■ DIRECTIONS:
Return every line of the items below that contains the word "elevation".

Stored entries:

********************

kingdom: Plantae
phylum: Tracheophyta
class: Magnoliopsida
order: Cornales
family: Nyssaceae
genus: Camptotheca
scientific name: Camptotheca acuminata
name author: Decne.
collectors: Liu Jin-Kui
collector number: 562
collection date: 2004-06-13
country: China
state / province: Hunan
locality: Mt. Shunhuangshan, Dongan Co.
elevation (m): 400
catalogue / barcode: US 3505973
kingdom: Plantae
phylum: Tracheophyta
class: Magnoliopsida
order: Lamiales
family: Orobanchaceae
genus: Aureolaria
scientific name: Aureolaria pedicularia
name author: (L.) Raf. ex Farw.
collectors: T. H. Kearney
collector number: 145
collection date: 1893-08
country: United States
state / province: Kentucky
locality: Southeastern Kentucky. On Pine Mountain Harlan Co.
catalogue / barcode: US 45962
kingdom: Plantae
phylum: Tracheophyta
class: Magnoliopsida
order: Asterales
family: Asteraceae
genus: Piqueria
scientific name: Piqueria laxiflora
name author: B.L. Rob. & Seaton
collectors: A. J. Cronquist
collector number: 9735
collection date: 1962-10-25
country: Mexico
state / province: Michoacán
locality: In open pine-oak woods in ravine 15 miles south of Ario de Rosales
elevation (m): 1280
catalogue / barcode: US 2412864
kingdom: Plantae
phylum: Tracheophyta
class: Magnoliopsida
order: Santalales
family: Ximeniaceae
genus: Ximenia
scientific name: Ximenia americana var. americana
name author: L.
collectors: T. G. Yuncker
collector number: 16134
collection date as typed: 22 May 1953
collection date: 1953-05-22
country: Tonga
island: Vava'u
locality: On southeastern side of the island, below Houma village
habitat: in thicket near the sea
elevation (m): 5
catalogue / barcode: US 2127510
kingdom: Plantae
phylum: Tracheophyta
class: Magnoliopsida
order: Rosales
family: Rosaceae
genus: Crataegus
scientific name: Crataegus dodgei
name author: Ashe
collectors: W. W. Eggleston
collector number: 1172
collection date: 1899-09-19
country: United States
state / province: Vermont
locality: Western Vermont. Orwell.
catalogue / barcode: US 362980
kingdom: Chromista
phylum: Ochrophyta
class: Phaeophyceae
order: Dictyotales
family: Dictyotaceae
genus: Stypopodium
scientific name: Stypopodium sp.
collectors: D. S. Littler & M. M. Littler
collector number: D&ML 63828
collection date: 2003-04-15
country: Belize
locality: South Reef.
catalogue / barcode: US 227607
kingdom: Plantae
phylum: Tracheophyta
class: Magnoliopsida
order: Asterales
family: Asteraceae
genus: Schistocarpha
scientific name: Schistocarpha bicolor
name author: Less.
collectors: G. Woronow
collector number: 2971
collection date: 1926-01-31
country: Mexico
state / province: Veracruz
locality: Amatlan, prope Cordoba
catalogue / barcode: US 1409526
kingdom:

********************

■ CORRECT RESPONSE:
elevation (m): 400
elevation (m): 1280
elevation (m): 5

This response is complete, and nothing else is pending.